##### GIVEN ENTRIES #####

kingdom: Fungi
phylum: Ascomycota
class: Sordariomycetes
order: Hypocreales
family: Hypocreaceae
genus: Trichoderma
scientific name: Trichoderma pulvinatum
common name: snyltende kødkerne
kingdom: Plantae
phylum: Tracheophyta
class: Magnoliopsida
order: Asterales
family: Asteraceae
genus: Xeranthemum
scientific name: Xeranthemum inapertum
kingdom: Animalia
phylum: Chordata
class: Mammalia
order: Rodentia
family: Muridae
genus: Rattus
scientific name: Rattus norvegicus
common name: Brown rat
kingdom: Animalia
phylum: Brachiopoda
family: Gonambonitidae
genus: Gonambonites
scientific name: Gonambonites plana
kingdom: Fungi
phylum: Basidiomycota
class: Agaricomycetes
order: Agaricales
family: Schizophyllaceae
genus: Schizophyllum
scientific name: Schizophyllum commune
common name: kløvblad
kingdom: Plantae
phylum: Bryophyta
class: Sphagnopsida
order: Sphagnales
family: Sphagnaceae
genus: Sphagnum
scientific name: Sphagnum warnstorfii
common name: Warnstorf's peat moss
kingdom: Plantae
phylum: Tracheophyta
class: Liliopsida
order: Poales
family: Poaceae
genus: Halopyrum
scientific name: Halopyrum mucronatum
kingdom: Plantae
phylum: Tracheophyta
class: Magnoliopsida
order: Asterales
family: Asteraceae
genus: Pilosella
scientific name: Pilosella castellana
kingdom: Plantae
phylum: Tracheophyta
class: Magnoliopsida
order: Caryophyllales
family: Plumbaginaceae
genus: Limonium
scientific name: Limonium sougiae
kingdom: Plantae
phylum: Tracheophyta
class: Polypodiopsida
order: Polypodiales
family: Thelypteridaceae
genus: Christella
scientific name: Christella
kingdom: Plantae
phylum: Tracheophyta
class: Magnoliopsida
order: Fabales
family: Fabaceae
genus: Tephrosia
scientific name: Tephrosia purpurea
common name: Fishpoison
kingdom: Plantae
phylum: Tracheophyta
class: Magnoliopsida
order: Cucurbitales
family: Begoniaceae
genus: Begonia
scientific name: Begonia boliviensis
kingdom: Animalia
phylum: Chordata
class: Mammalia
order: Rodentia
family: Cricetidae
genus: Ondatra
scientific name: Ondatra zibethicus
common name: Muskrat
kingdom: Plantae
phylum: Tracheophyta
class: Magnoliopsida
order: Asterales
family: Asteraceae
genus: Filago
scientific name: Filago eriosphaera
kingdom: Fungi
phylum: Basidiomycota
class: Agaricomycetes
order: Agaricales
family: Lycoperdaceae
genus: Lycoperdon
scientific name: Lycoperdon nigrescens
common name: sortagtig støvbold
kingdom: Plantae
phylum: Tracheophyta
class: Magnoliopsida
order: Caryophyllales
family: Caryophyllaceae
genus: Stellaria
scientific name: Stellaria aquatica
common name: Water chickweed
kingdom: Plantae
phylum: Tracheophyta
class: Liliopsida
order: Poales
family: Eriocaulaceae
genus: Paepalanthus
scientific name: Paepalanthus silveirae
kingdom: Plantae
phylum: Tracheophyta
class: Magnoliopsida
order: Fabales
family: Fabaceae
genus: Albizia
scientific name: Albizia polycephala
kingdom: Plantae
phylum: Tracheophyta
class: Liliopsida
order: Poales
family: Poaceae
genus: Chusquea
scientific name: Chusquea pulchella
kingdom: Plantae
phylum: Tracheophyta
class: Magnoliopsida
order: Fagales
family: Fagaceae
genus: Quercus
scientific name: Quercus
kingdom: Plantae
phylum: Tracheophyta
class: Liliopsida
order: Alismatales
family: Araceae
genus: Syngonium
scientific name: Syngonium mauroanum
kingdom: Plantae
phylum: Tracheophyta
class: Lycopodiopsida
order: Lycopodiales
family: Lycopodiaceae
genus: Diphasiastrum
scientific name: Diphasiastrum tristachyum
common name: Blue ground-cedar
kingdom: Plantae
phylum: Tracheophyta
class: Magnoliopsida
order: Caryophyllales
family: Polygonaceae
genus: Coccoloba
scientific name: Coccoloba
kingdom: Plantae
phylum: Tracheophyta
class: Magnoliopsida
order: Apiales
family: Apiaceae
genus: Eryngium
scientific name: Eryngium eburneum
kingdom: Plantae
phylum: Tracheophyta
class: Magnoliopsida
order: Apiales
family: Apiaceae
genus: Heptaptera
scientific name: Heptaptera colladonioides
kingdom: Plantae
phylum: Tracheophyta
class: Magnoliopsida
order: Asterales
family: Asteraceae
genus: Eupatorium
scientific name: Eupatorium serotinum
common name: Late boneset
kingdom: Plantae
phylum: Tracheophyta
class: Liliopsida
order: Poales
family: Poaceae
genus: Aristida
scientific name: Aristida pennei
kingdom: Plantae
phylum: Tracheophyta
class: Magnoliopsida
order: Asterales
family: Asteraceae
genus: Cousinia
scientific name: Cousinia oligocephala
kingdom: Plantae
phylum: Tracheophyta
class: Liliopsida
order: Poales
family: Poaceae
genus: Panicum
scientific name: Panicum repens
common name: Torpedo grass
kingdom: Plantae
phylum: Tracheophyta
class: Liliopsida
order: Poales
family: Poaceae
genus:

#####

[AIM OF THE EXERCISE]:
Rewrite every line of the material, substituting "vernacular name" for each "common name" and leaving everything else unchanged.

[COMPLETE RESPONSE]:
kingdom: Fungi
phylum: Ascomycota
class: Sordariomycetes
order: Hypocreales
family: Hypocreaceae
genus: Trichoderma
scientific name: Trichoderma pulvinatum
vernacular name: snyltende kødkerne
kingdom: Plantae
phylum: Tracheophyta
class: Magnoliopsida
order: Asterales
family: Asteraceae
genus: Xeranthemum
scientific name: Xeranthemum inapertum
kingdom: Animalia
phylum: Chordata
class: Mammalia
order: Rodentia
family: Muridae
genus: Rattus
scientific name: Rattus norvegicus
vernacular name: Brown rat
kingdom: Animalia
phylum: Brachiopoda
family: Gonambonitidae
genus: Gonambonites
scientific name: Gonambonites plana
kingdom: Fungi
phylum: Basidiomycota
class: Agaricomycetes
order: Agaricales
family: Schizophyllaceae
genus: Schizophyllum
scientific name: Schizophyllum commune
vernacular name: kløvblad
kingdom: Plantae
phylum: Bryophyta
class: Sphagnopsida
order: Sphagnales
family: Sphagnaceae
genus: Sphagnum
scientific name: Sphagnum warnstorfii
vernacular name: Warnstorf's peat moss
kingdom: Plantae
phylum: Tracheophyta
class: Liliopsida
order: Poales
family: Poaceae
genus: Halopyrum
scientific name: Halopyrum mucronatum
kingdom: Plantae
phylum: Tracheophyta
class: Magnoliopsida
order: Asterales
family: Asteraceae
genus: Pilosella
scientific name: Pilosella castellana
kingdom: Plantae
phylum: Tracheophyta
class: Magnoliopsida
order: Caryophyllales
family: Plumbaginaceae
genus: Limonium
scientific name: Limonium sougiae
kingdom: Plantae
phylum: Tracheophyta
class: Polypodiopsida
order: Polypodiales
family: Thelypteridaceae
genus: Christella
scientific name: Christella
kingdom: Plantae
phylum: Tracheophyta
class: Magnoliopsida
order: Fabales
family: Fabaceae
genus: Tephrosia
scientific name: Tephrosia purpurea
vernacular name: Fishpoison
kingdom: Plantae
phylum: Tracheophyta
class: Magnoliopsida
order: Cucurbitales
family: Begoniaceae
genus: Begonia
scientific name: Begonia boliviensis
kingdom: Animalia
phylum: Chordata
class: Mammalia
order: Rodentia
family: Cricetidae
genus: Ondatra
scientific name: Ondatra zibethicus
vernacular name: Muskrat
kingdom: Plantae
phylum: Tracheophyta
class: Magnoliopsida
order: Asterales
family: Asteraceae
genus: Filago
scientific name: Filago eriosphaera
kingdom: Fungi
phylum: Basidiomycota
class: Agaricomycetes
order: Agaricales
family: Lycoperdaceae
genus: Lycoperdon
scientific name: Lycoperdon nigrescens
vernacular name: sortagtig støvbold
kingdom: Plantae
phylum: Tracheophyta
class: Magnoliopsida
order: Caryophyllales
family: Caryophyllaceae
genus: Stellaria
scientific name: Stellaria aquatica
vernacular name: Water chickweed
kingdom: Plantae
phylum: Tracheophyta
class: Liliopsida
order: Poales
family: Eriocaulaceae
genus: Paepalanthus
scientific name: Paepalanthus silveirae
kingdom: Plantae
phylum: Tracheophyta
class: Magnoliopsida
order: Fabales
family: Fabaceae
genus: Albizia
scientific name: Albizia polycephala
kingdom: Plantae
phylum: Tracheophyta
class: Liliopsida
order: Poales
family: Poaceae
genus: Chusquea
scientific name: Chusquea pulchella
kingdom: Plantae
phylum: Tracheophyta
class: Magnoliopsida
order: Fagales
family: Fagaceae
genus: Quercus
scientific name: Quercus
kingdom: Plantae
phylum: Tracheophyta
class: Liliopsida
order: Alismatales
family: Araceae
genus: Syngonium
scientific name: Syngonium mauroanum
kingdom: Plantae
phylum: Tracheophyta
class: Lycopodiopsida
order: Lycopodiales
family: Lycopodiaceae
genus: Diphasiastrum
scientific name: Diphasiastrum tristachyum
vernacular name: Blue ground-cedar
kingdom: Plantae
phylum: Tracheophyta
class: Magnoliopsida
order: Caryophyllales
family: Polygonaceae
genus: Coccoloba
scientific name: Coccoloba
kingdom: Plantae
phylum: Tracheophyta
class: Magnoliopsida
order: Apiales
family: Apiaceae
genus: Eryngium
scientific name: Eryngium eburneum
kingdom: Plantae
phylum: Tracheophyta
class: Magnoliopsida
order: Apiales
family: Apiaceae
genus: Heptaptera
scientific name: Heptaptera colladonioides
kingdom: Plantae
phylum: Tracheophyta
class: Magnoliopsida
order: Asterales
family: Asteraceae
genus: Eupatorium
scientific name: Eupatorium serotinum
vernacular name: Late boneset
kingdom: Plantae
phylum: Tracheophyta
class: Liliopsida
order: Poales
family: Poaceae
genus: Aristida
scientific name: Aristida pennei
kingdom: Plantae
phylum: Tracheophyta
class: Magnoliopsida
order: Asterales
family: Asteraceae
genus: Cousinia
scientific name: Cousinia oligocephala
kingdom: Plantae
phylum: Tracheophyta
class: Liliopsida
order: Poales
family: Poaceae
genus: Panicum
scientific name: Panicum repens
vernacular name: Torpedo grass
kingdom: Plantae
phylum: Tracheophyta
class: Liliopsida
order: Poales
family: Poaceae
genus:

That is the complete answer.